A magnitude-8 quake can cause tremendous damage in populated areas. Damage In Hokkaido was eased by the quake’s offshore focus and sturdy Japanese building practices.

Even so, black plumes of smoke and flames leapt from an oil tank belonging to Idemitsu Co. in the city of Tomakomai. The fire was contained within three hours and there were no injuries. But officials said 30,000 kiloliters, or 188,700 barrels, of crude oil was lost.

Elsewhere, cracks forced the closure of highways and damage to pipelines cut off water supplies.

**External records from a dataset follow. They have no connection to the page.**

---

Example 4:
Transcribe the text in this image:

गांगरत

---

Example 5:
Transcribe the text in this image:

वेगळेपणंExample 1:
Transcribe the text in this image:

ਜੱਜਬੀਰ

Hokkaido Electric Power Co. official Yoshihiro Akiyama said it was unclear when power could be restored to the blacked out homes, mostly in and around Kushiro.

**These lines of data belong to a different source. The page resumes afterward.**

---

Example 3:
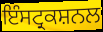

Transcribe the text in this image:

ਇੰਸਟ੍ਰਕਸ਼ਨਲ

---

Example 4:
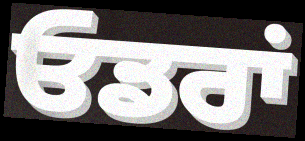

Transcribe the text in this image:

ਓਡਰਾਂ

Police said one person was injured when a local train carrying about 39 passengers derailed.

Nuclear power facilities on Hokkaido were not affected by the quake, which was centered about 42 kilometers (26 miles) under the seabed.

The quake was the largest to strike so far this year anywhere in the world, according to the U.S. Geological Survey.

On average, there is one magnitude-8, or great, quake a year in the world, USGS geophysicist Brian Lassige said from Golden, Colorado. The amount of energy released in a magnitude-8 earthquake is equivalent to that contained in 1.01 billion tons of TNT, according to the USGS.

Japan is one of the world’s most earthquake-prone countries. It sits atop four tectonic plates, slabs that move across the earth’s surface.

Earlier this month, Tokyo marked the 80th anniversary of a magnitude 8.3 quake that devastated the city and neighboring Yokohama, killing at least 140,000 people. In January 1995, a magnitude 7.2 temblor in Kobe killed more than 6,000 people.

Hokkaido is the northernmost and most sparsely populated of Japan’s major islands. Sapporo, which hosted the 1972 Olympics, is the prefecture’s capital.

A quake and tsunami on the western side of Hokkaido killed 230 people in July 1993, most on the nearby isle of Okushiri.